Leyden, named for the university town, is a semihard, light yellow cheese that comes in two kinds made tangy with either caraway or cumin seeds. Delft is a similar cheese. Lesser known but flavorful cheeses are tangy blue-veined Bluefort, aromatic Kernehen, clove-flavored Friesian, semihard yellow Etuve, nutty-flavored Commission, creamy Gras or Velvet Kaas (cheese), and strong Limburger. Friesland cheeses are marked as May cheeses as the grass in early spring makes them particularly luscious.

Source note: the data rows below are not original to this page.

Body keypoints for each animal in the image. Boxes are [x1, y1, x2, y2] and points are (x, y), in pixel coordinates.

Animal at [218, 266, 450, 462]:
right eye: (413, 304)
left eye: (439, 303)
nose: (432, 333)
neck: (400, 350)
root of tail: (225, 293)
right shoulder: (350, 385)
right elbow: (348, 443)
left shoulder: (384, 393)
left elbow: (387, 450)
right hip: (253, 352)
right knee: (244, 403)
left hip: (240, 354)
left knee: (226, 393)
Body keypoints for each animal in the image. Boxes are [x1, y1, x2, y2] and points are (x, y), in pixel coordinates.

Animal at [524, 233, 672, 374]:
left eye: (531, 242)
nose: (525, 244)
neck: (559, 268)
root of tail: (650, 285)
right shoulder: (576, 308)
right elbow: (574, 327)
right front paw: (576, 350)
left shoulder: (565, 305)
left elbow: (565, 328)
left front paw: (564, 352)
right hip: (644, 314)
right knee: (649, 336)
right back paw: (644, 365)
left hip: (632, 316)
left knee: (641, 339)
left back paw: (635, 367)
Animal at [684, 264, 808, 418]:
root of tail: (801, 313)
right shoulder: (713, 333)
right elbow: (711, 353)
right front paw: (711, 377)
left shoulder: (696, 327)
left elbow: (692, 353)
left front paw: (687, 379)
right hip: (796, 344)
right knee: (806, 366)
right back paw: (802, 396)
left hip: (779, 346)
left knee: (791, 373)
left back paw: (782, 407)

One of the best places to enjoy the display of Dutch cheeses is at the Alkmaar cheese market held every Friday morning from late April through September in a picturesque central square. Throngs arrive by boats, car and the Cheese Express, a special train from Amsterdam, to observe a traditional ceremony that was first held more than 300 years ago and is repeated as in medieval times.

As the market begins with music, the square is covered with row upon row of golden cheeses, some large and flat, others small and round, which arrive by barge on one of Alkmaar's many canals. Buyers emerge to inspect and taste the cheese and bargain over prices. Sales are sealed with shouts and special handclasps.

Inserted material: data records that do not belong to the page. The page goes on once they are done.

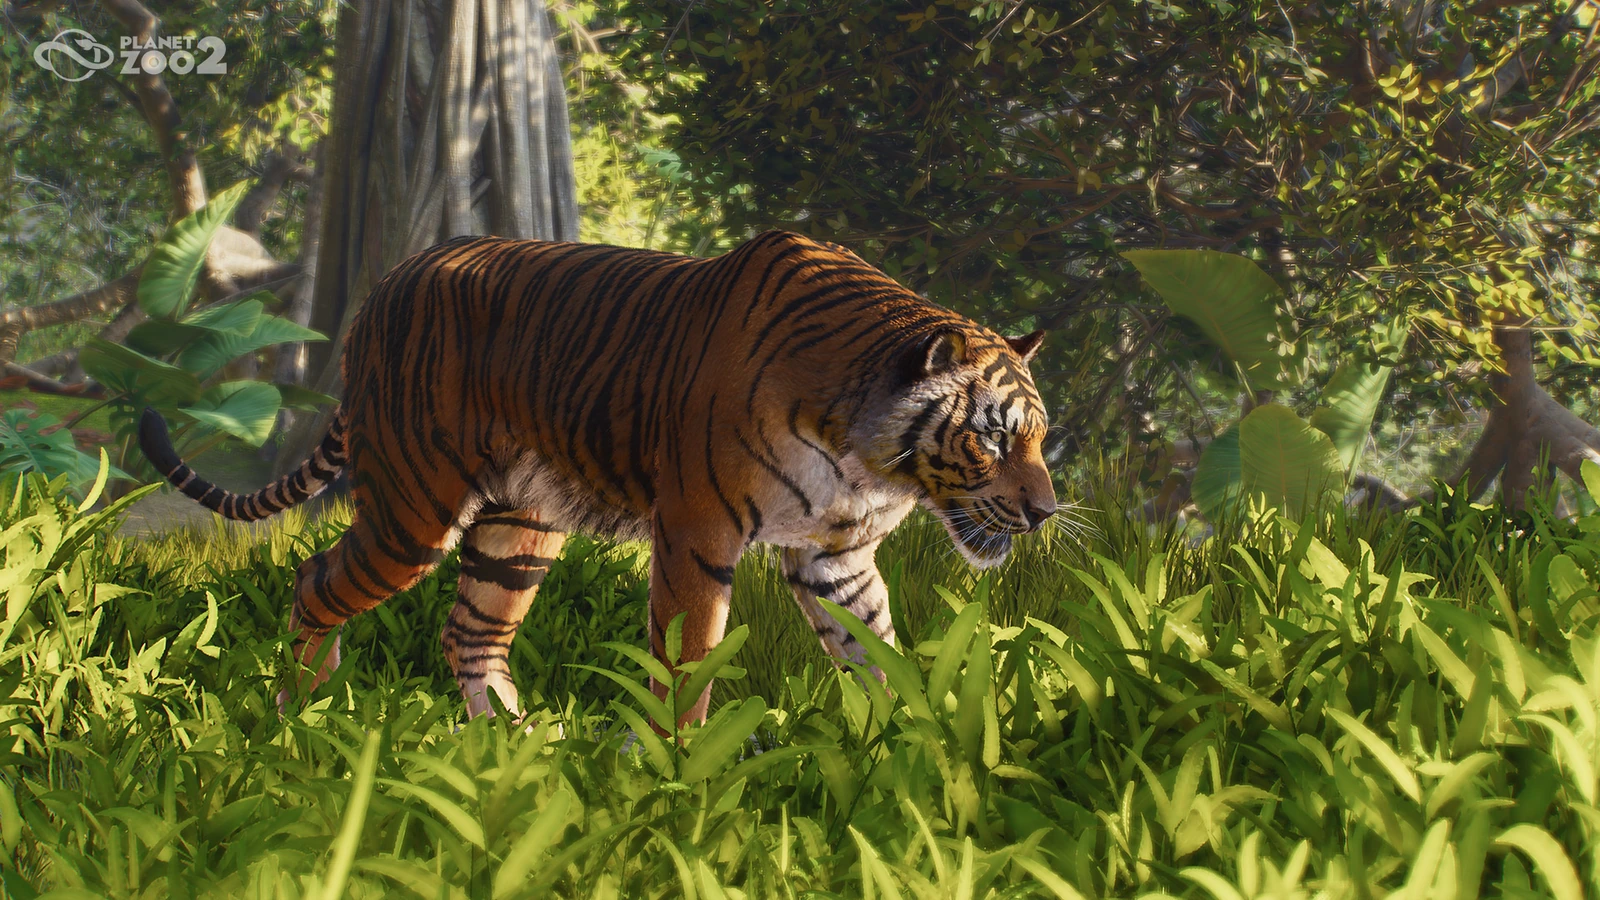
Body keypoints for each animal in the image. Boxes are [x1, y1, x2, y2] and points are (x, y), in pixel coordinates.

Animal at [139, 231, 1057, 725]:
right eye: (993, 437)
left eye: (1043, 439)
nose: (1047, 512)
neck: (864, 454)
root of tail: (383, 285)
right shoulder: (698, 533)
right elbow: (687, 664)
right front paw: (679, 773)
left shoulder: (836, 559)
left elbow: (879, 651)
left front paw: (912, 743)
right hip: (412, 507)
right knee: (314, 577)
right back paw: (304, 713)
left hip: (518, 526)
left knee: (470, 633)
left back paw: (517, 748)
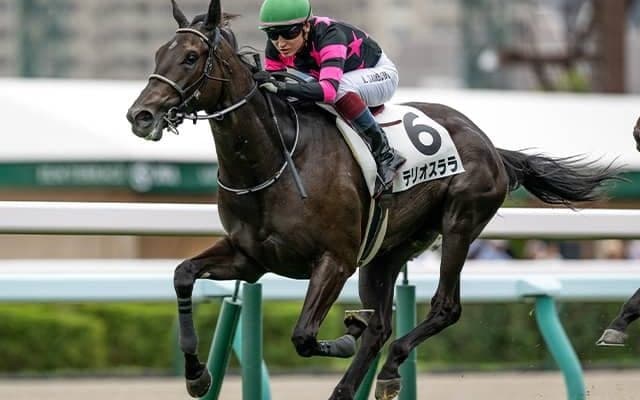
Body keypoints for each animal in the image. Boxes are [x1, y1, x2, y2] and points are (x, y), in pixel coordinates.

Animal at [126, 1, 619, 399]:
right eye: (158, 55)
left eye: (191, 57)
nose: (140, 115)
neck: (274, 162)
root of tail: (490, 144)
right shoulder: (250, 258)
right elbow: (183, 275)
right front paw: (197, 375)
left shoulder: (335, 259)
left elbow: (304, 336)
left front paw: (346, 332)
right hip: (387, 250)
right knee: (381, 326)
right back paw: (356, 383)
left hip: (459, 223)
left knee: (444, 307)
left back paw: (390, 368)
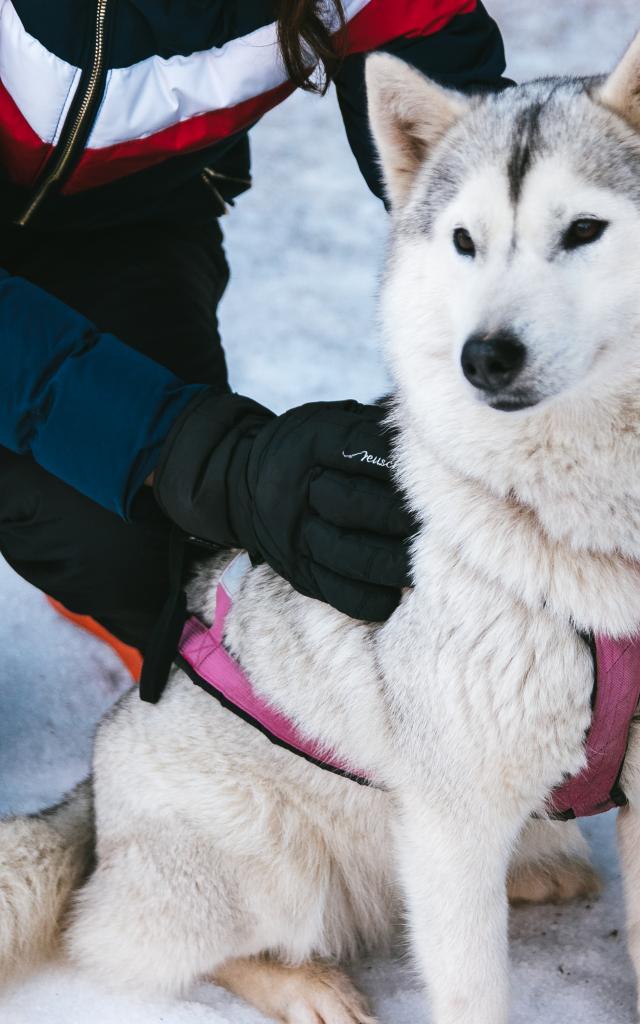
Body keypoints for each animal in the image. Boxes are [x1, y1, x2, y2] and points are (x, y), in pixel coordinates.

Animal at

White-robed porters, wearing large picture straw hats of primary colors designating their ancient guild, load the cheeses onto wooden cradles and tote them with a swinging trot to be set on the scales at the nearby Weigh house, one of the town's most interesting buildings. Then the cheeses are carried off by the porters to the barges of their new owners.

Amid all the morning's likely activities one can always seek out a nearby sidewalk cafe or restaurant for refreshment and cheeses.

Cheese plays an important role in every Dutch person's life. It is eaten at nearly every meal, including breakfast. Cheeses go well with the creamy butter amd many different kinds of white and dark breads. They are staple fare for children's lunches. Various types are sold in shops, thinly sliced or in one piece either as snacks to be eaten on the premises or to take out. In brodjeswenkels (delicatessens) one dines on cheeses with hot rolls, condiments and heavy Dutch beer. Cheese, or cheese sticks, balls or truffles are enjoyed when sipping the traditonal genever, a potent juniper-flavored spirit.

Dutch cooks also make flavorful cheese appetizers, sandwiches, soups, souffles, croquettes, casseroles, puffs, pies sauces and vegetable dishes. Given below are recipes for three Dutch cheese specialities. CHEESE TRUFFLES (Makes about 20) 1/4 pound butter or margarine, softened 1/4 pound grated Gouda or Edam cheese 1/4 teaspoon paprika Salt, freshly ground pepper, grated nutmeg to taste 3 or 4 slices pumpernickel

Combine butter or margarine, cheese, paprika, salt, pepper and nutmeg in a bowl; mix well. Chill 20 minutes. Shape into small balls. Chill 30 minutes. Toast pumpernickel twice and whirl in a blender or crush with a rolling pin to make crumbs. Roll each cheese ball in the crumbs. Serve as appetizers. CHEESE SOUP (8 servings) 4 thin slices bacon, diced 1/4 cup butter or margarine 1 medium-sized onion, peeled and diced 2 tablespoons tomato paste 1 teaspoon sharp prepared mustard 1 teaspoon Worcestershire sauce 1/8 teaspoon paprika Salt, pepper to taste 4 cups rich chicken broth 2 cups shredded Edam or Gouda cheese 2 cups hot light cream or milk

Fry bacon in a large saucepan until crisp. Pour off fat. Add butter or margarine and melt. Add onion and saute until tender. Mix in tomato paste, mustard, Worcestershire sauce, paprika, salt, and pepper. Cook about a minute, stirring, to blend flavors. Add chicken broth and bring to a boil. Reduce heat and cook slowly, covered, 30 minutes. Add cheese and continue to cook over low heat until melted. Pour in cream or milk; mix well. Serve with croutons, if desired. BAKED CHEESE SANDWICHES (4 servings) 8 slices firm white bread, crusts removed Butter or margarine About 1 tablespoon sharp mustard 4 thick large slices Edam or Gouda cheese 2 eggs 1 cup milk Salt, pepper to taste

Spread 4 slices bread with butter or margarine and mustard. Top with cheese and remaining bread to make four sandwiches. Place in a shallow baking dish. Combine eggs, milk, salt and pepper; mix well. Pour over sandwiches. Dot with butter. Let stand about 10 minutes. Bake in preheated 350-degree oven 30 minutes. Serve hot.